The newly-created anti-bailout force, christened Popular Unity by the rebels, has three days to attempt to establish a government under a constitutional decree that is automatically extended to parliament’s second and third biggest parties when a leader resigns.

A previous attempt by Evangelos Meimarakis, who heads the centre-right New Democracy party, ended in failure earlier on Monday after he was unable to muster the necessary MPs for a working majority in the 300-member parliament.

Lafazanis, 63, acknowledges there is little chance of successfully forming a government, but his determination to go through the motions – conducting talks with unions and other labour groups – offers proof that he is bent on spreading his anti-austerity message. The country has suffered record poverty and loss of output since it was forced to seek help from the EU and International Monetary Fund to shore up its debt-stricken economy.

The bailout, the third in five years, could result in up to €86bn (£63bn) of emergency loans being extended to Greece but only if it keeps to budget targets that are by far the toughest yet.

With elections almost certain to take place on 20 September, Lafazanis used receipt of the mandate to launch his campaign.

“Developments are not only about party leaders,” said the politician who has accused Syriza of betraying the anti-austerity platform on which it was elected in January. “There is a whole society … that is keenly interested in its future and the survival of the country.”

Tsipras, who took the surprise step of calling the election after hardliners refused to endorse the rescue package in a move that stripped the government of its parliamentary majority, says a fresh mandate is now crucial to implementing the agreement.

“Our electoral goal is a clear, four-year tenure,” he told his party’s political secretariat on Monday. “Our aim is to win the confidence of people, to enforce a programme of progressive changes for the gradual liberation of the country from [foreign] oversight and memoranda.”

The credit ratings agency, Moody’s, described Tsipras’s resignation as “credit positive”. Alpona Banerji, Moody’s vice-president, wrote in a paper: “It offers the possibility of a new more cohesive government, which would improve the prospects for implementing the third bailout package and reducing liquidity and funding risks.”

But analysts are warning that surprises could be in store.

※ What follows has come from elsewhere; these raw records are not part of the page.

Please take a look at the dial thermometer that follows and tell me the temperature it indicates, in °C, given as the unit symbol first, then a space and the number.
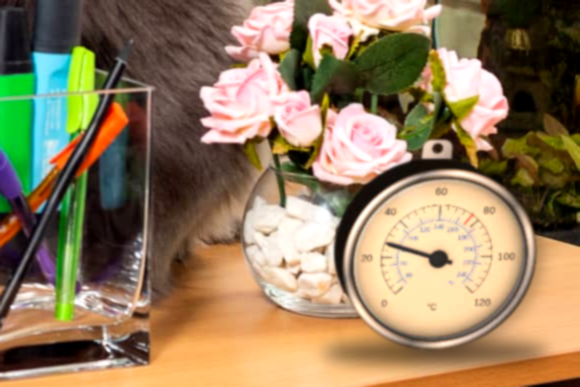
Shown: °C 28
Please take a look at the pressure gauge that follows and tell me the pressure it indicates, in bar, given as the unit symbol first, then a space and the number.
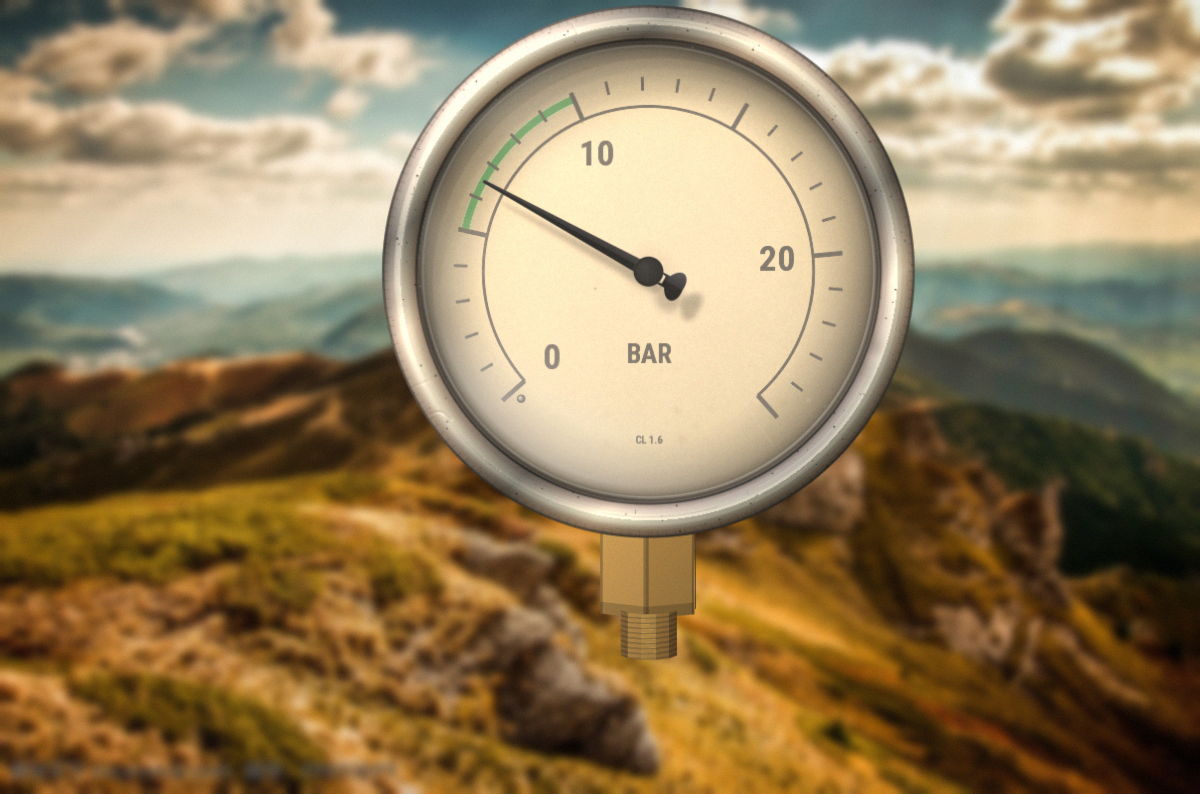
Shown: bar 6.5
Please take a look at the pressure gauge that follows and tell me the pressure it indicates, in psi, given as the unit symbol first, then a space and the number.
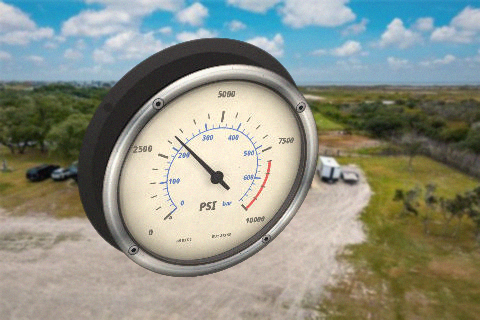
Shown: psi 3250
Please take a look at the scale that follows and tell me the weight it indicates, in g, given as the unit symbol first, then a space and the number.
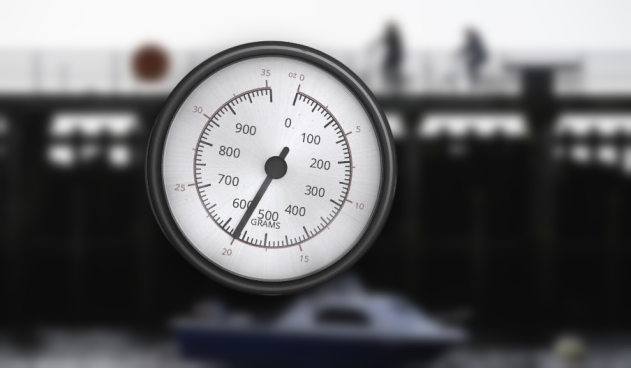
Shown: g 570
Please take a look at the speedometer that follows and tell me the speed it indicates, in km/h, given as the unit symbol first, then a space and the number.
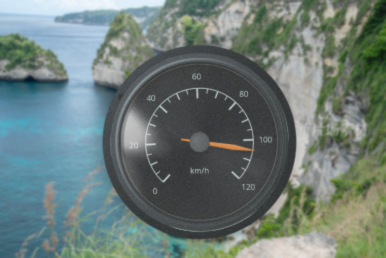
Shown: km/h 105
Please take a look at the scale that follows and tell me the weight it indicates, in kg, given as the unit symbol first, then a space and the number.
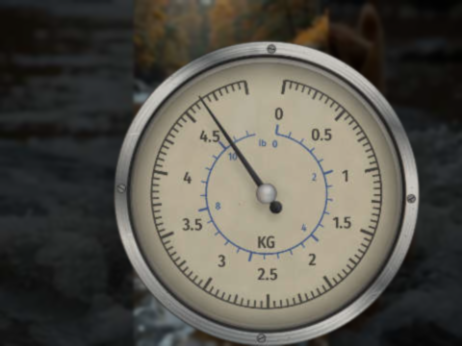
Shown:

Although the rebels do not have the reach of their erstwhile political allies, they have the moral high ground.

Many Greeks would not want to see their country exit the euro area – a course Popular Unity believes would be preferable to the stringent terms set as the condition for remaining in the euro – but they have been shocked by Syriza’s embrace of the policies it had pledged to oppose.

“Lafazanis may not be young and fresh-faced but he will appeal to older members of Syriza appalled by the party’s U-turn and do better than expected,” said Dimitris Keridis, professor of political science at Athens’s Panteion University.

“A third of Greeks want a return to the drachma and Lafazanis will express them and the 62% who voted against austerity in [the July] referendum.”

Syriza’s breakup will make it much harder for Tsipras to form an expected coalition after the election. Close aides have ruled out entering a power-sharing arrangement with other pro-European groups while the small rightwing Independent Greeks, Syriza’s junior partner in government for the past seven months, may well not cross the 3% threshold required to enter parliament.

A survey published in the German tabloid Bild – the first opinion poll to be released since Tsipras’s dramatic move last Thursday – showed the dissidents garnering 8% of the vote. Although Syriza came in with 28%, New Democracy, its main rival, was not far behind with 25%.

“Tsipras may well come first but Lafazanis will cut his base and make it very hard for him to attain an absolute majority,” said Keridis. “In my view, the political elite of Athens is over-estimating Tsipras as the hegemon [of the political scene], the new force that will transform Greece.”

The prospect of Greece being plunged into further instability was reinforced by leading Syriza cadres who said the crisis-plagued country may well be forced to go to elections again if next month’s vote is inconclusive.